Seandainya di tanya,
"apabila orang meninggalkan agamanya (Islam),
pantaskah ia disebut kafir,
pantaskah ia disebut keluar dari Islam?"
saya yakin akan banyak  yang menjawab "YA"
dengan jawaban yang tegas.

tapi,
jika pertanyaannya semakin dikerucutkan,
"apabila orang mengambil sebuah keputusan,
memilih sebuah keputusan,
dengan dasar logikanya yang membenarkan,
dengan ia mengutamakan keuntungan untuk dirinya,
dengan ia melupakan kebutuhan agamanya,
dengan ia meninggalkan agamanya,"
masihkah ia pantas disebut "Islam"
atau ia sudah pantas disebut "kafir"?
atau "munafik"?

saya ingin menguatkan, bagaimanapun,
meninggalkan agama itu adalah,
jalan keluar dari Islam menuju kekafiran.

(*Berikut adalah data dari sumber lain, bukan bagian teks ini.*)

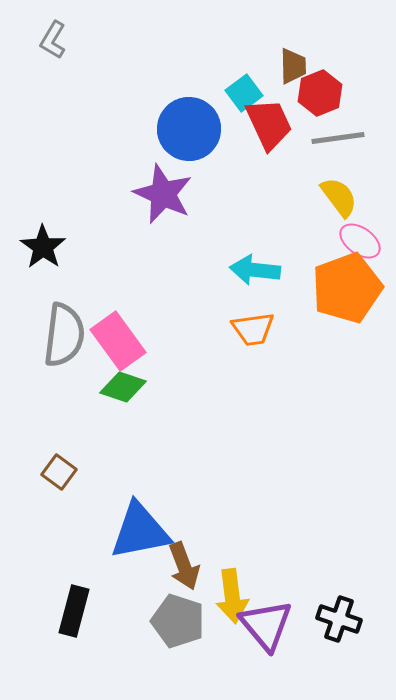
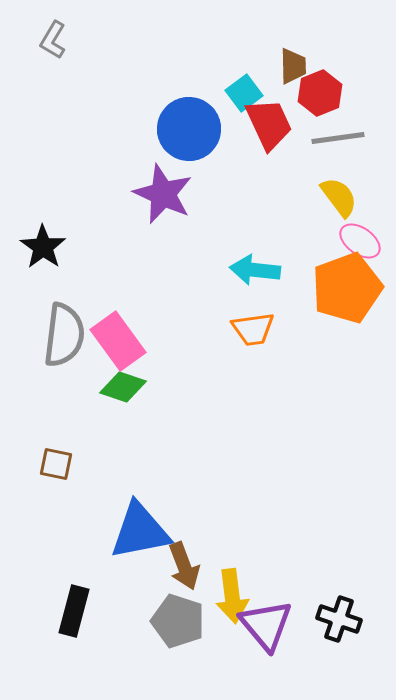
brown square: moved 3 px left, 8 px up; rotated 24 degrees counterclockwise
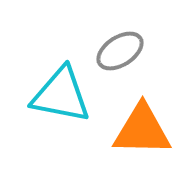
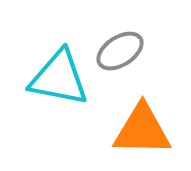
cyan triangle: moved 2 px left, 17 px up
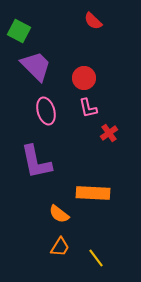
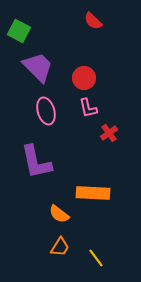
purple trapezoid: moved 2 px right, 1 px down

Pernahkah sahabat mendengar,
"udahlah, ini adalah pemilu, ini urusan negara,
jangan disangkut pautkan dengan agama"
bukankah ini ungkapan sekuler yang memisahkan
agama (ilmu teorinya) dari ilmu prakteknya.

ada lagi yang bilang,
"mending memilih pemimpin yang penting merakyat
mesipun dibelakangnya ada orang syiah, ada ini ada itu,
tapi kan dia pemimpin yang merakyat dan trek recordnya bagus.
daripada pemimpin yang siap memperjuangkan agama,
yang backingannya orang-orang saleh, tapi kurang merakyat".
sungguh pernyataan yang bodoh dan siap meruntuhkan Islam.

Pilihlah segala sesuatu karena agama !

itu baru di bidang memilih,,
lalu bagaimana dengan di bidang sains,,
"ini ilmiah, dan tentu ini benar, ya meskipun ini tidak dibenarkan agama.
untuk mendapatkan kebenaran dari sains, ya jangan di hubung-hubungin dengan  agama."
bukankah ini adalah pernyataan yang membawa kepada sekulerism,
dulu pernah diucapkan saintis yang harus mati karena fakta yang ia dapat,
tidak sesuai dengan injil yang telah di othak athik.

apa kalian ragu dengan keaslian Quran?
atau kalian ragu dengan Islam?
kalau ragu, mending syahadat ulang aja deh kamu itu?